Statistical Analysis
The collected data were organized, tabulated and statistically analyzed using SPSS software statistical computer package version 22 (SPSS Inc, USA). Shapiro-Wilk test was used as test of normality. Numerical variables such as age, BMI, surgery duration, anesthesia duration, stone size and first time to request analgesics were normally distributed and were described as mean ± standard deviation (SD). An independent t-test was used to compare the mean values of the two groups. Other variables were not normally distributed and were presented as median and interquartile range (IQR); Mann-Whitney U test was used as a test of significant. Linear mixed models were used to account for repeated measures of VAS scores. A fixed effect model was used for the group, and a random effect model was used to adjust for repeated measures over time. The time-to-event variables were evaluated using the Kaplan-Meier method, and the logrank test was used to compare the groups. Qualitative data were presented as numbers and percentages, and the chi-squared test was used to determine significance. A two-sided P-value of <0.05 was considered statistically significant.

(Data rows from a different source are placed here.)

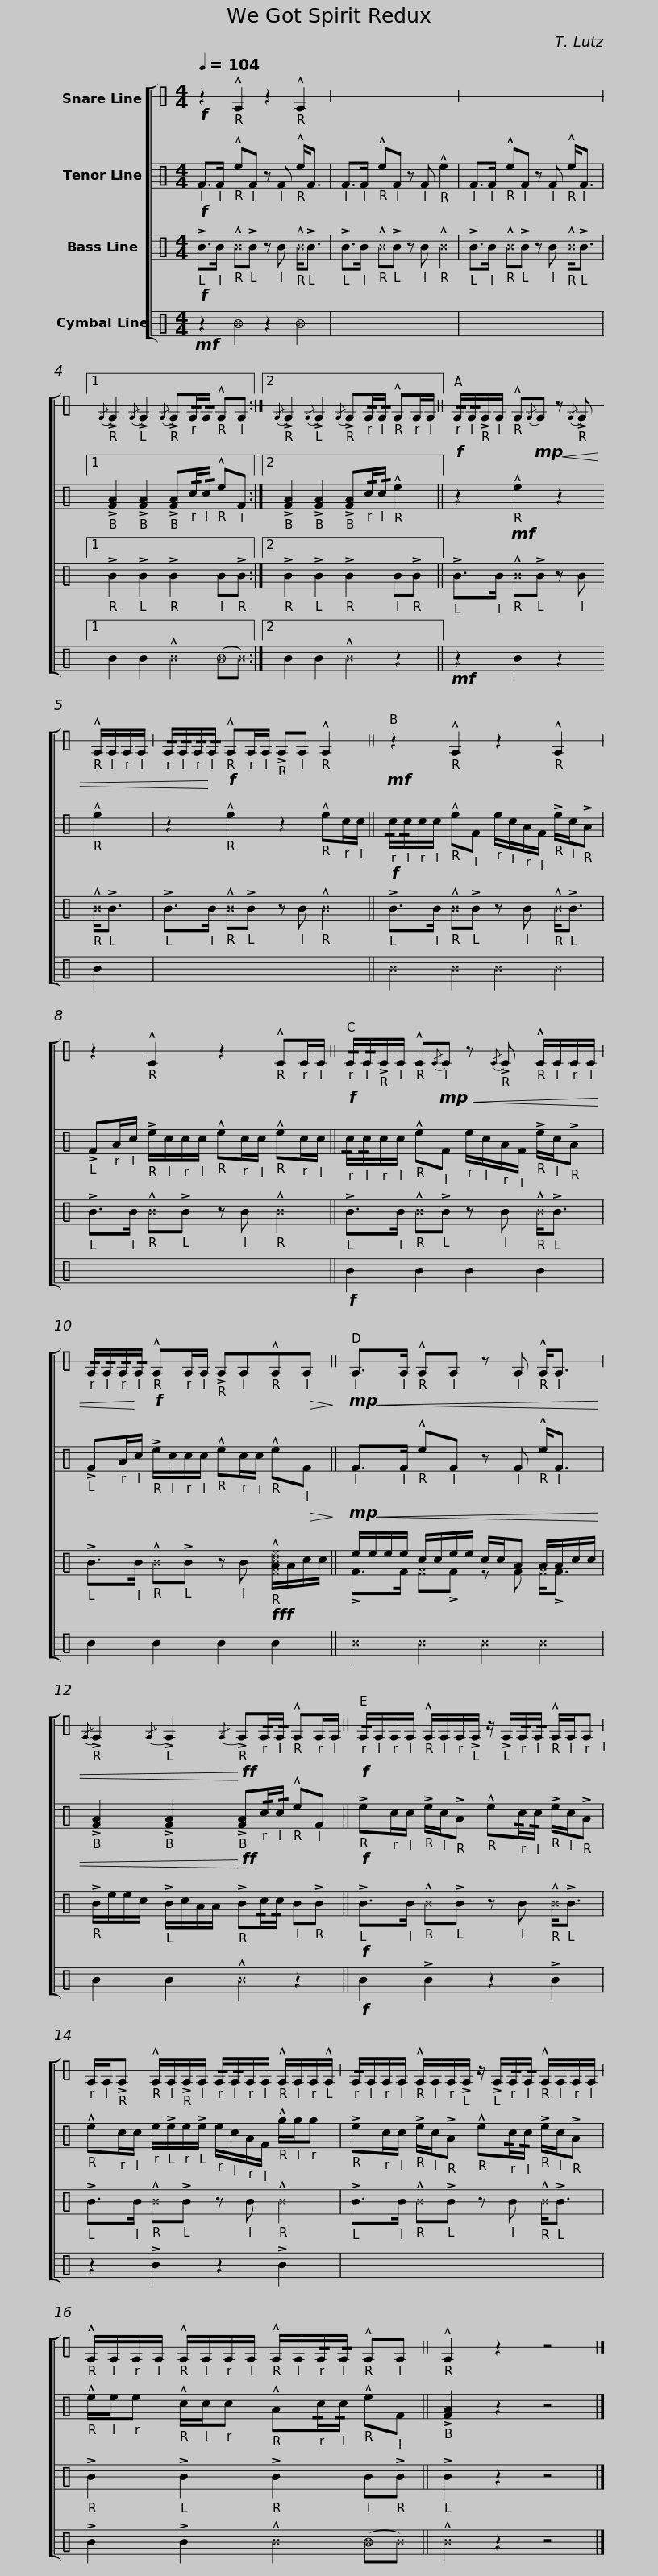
X:1
%%score [ 1 2 ( 3 4 ) 5 ]
L:1/8
Q:1/4=104
M:4/4
I:linebreak $
K:C
V:1 perc stafflines=1
K:none
V:2 perc
K:none
V:3 perc
K:none
V:4 perc
K:none
V:5 perc
K:none
V:1
!f! z2 !^!E2 z2 !^!E2 | x8 | x8 |1{/E} !>!E2{/E} !>!E2{/E} !>!E!/!E/!/!E/ !^!EE :|2{/E} !>!E2{/E} !>!E2{/E} !>!E!/!E/!/!E/ !^!EE/E/ ||$ %5
!f! !/!E/!/!E/!>!E/E/ !^!E!mp!{/E}E!<(! z{/E} !>!E !^!E/E/E/E/ | !/!E/!/!E/!/!E/!<)!!/!E/!f! !^!EE/E/ !>!EE !^!E2 ||!mf! z2 !^!E2 z2 !^!E2 | z2 !^!E2 z2 !^!EE/E/ ||$!f! !/!E/!/!E/!>!E/E/ !^!E!mp!{/E}E!<(! z{/E} !>!E !^!E/E/E/E/ | %10
 !/!E/!/!E/!/!E/!<)!!/!E/!f! !^!EE/E/ !>!EE!^!E!>(!E!>)! ||!mp!!<(! E>E !^!EE z E !^!E<E |{/E} !>!E2{/E} !>!E2!<)!!ff!{/E} !>!E!/!E/!/!E/ !^!EE/E/ ||$!f! !/!E/E/E/E/ !^!E/E/E/!>!E/ z/ !>!E/!/!E/!/!E/ !^!E/E/E | E/E/!>!E !^!E/E/!>!E/E/ !/!E/!/!E/E/E/ !^!E/E/E/!^!E/ | %15
 !/!E/E/E/E/ !^!E/E/E/!>!E/ z/ !>!E/!/!E/!/!E/ !^!E/E/E/E/ | !^!E/E/E/E/ !^!E/E/E/E/ !^!E/E/!/!E/!/!E/ !^!EE ||$ !^!E2 z2 z4 |] %18
V:2
!f! F>F !^!eF z F !^!e<F | F>F !^!eF z F !^!e2 | F>F !^!eF z F !^!e<F |1 !>![FA]2 !>![FA]2 !>![FA]!/!c/!/!c/ !^!eF :|2 !>![FA]2 !>![FA]2 !>![FA]!/!c/!/!c/ !^!e2 ||$ %5
 z2!mf! !^!e2 z2 !^!e2 | z2 !^!e2 z2 !^!ec/c/ ||!f! !/!c/!/!c/c/c/ !^!eF e/c/A/F/ !>!e/c/!>!A | !>!FA/c/ !>!e/c/c/c/ !^!ec/c/ !^!ec/c/ ||$ !/!c/!/!c/c/c/ !^!eF e/c/A/F/ !>!e/c/!>!A | %10
 !>!FA/c/ !>!e/c/c/c/ !^!ec/c/ !^!e!>(!F!>)! ||!mp!!<(! F>F !^!eF z F !^!e<F | !>![FA]2 !>![FA]2!<)!!ff! !>![FA]!/!c/!/!c/ !^!eF ||$!f! !>!ec/c/ !>!e/c/!>!A !^!e!/!c/!/!c/ !>!e/c/!>!A | !^!ec/c/ e/!>!e/e/!>!e/ e/c/A/F/ !^!g/g/g | %15
 !>!ec/c/ !>!e/c/!>!A !^!e!/!c/!/!c/ !>!e/c/!>!A | !^!e/e/e !^!c/c/c !^!A!/!c/!/!c/ !^!eF ||$ !>![FA]2 z2 z4 |] %18
V:3
!f! !>!B>B !^!^B!>!B z B !^!^B<!>!B | !>!B>B !^!^B!>!B z B !^!^B2 | !>!B>B !^!^B!>!B z B !^!^B<!>!B |1 !>!B2 !>!B2 !>!B2 B!>!B :|2 !>!B2 !>!B2 !>!B2 B!>!B ||$ %5
 !>!B>B !^!^B!>!B z B !^!^B<!>!B | !>!B>B !^!^B!>!B z B !^!^B2 || !>!B>B !^!^B!>!B z B !^!^B<!>!B | !>!B>B !^!^B!>!B z B !^!^B2 ||$ !>!B>B !^!^B!>!B z B !^!^B<!>!B | %10
 !>!B>B !^!^B!>!B z B!fff! !^![^FA^c^e]/A/c/c/ || e/e/e/e/ c/c/e/e/ c/c/A A/A/c/c/ | !>!B/e/e/c/ !>!B/c/A/A/ !>!B!/!c/!/!c/ B!>!B ||$!f! !>!B>B !^!^B!>!B z B !^!^B<!>!B | !>!B>B !^!^B!>!B z B !^!^B2 | %15
 !>!B>B !^!^B!>!B z B !^!^B<!>!B | !>!B2 !>!B2 !>!B2 B!>!B ||$ !>!B2 z2 z4 |] %18
V:4
 x8 | x8 | x8 |1 x8 :|2 x8 ||$ %5
 x8 | x8 || x8 | x8 ||$ x8 | %10
 x8 || !>!F>F ^F!>!F z F ^F<!>!F | x8 ||$ x8 | x8 | %15
 x8 | x8 ||$ x8 |] %18
V:5
!mf! z2 _B2 z2 _B2 | x8 | x8 |1 B2 B2 !^!^B2 (_B^B) :|2 B2 B2 !^!^B2 z2 ||$ %5
!mf! z2 B2 z2 B2 | x8 || ^B2 ^B2 ^B2 ^B2 | x8 ||$!f! B2 B2 B2 B2 | %10
 B2 B2 B2 B2 || ^B2 ^B2 ^B2 ^B2 | B2 B2 !^!^B2 z2 ||$!f! B2 !>!B2 z2 !>!B2 | z2 !>!B2 z2 !>!B2 | %15
 x8 | !>!B2 !>!B2 !^!^B2 (_B^B) ||$ !^!^B2 z2 z4 |] %18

The primary outcome of this study was the postoperative pain visual analogue score measured after both techniques using G* power computer program version 3.1.9.2 was used to calculate the sample size required with 80% power, an alpha error of 0.05 and allocation ratio of 1. A sample size of at least 37 patients was calculated per group to achieve 80% power to detect an effect size of 0.8 (large effect size). To compensate for drop outs the sample size was increased to 40 patients in each group.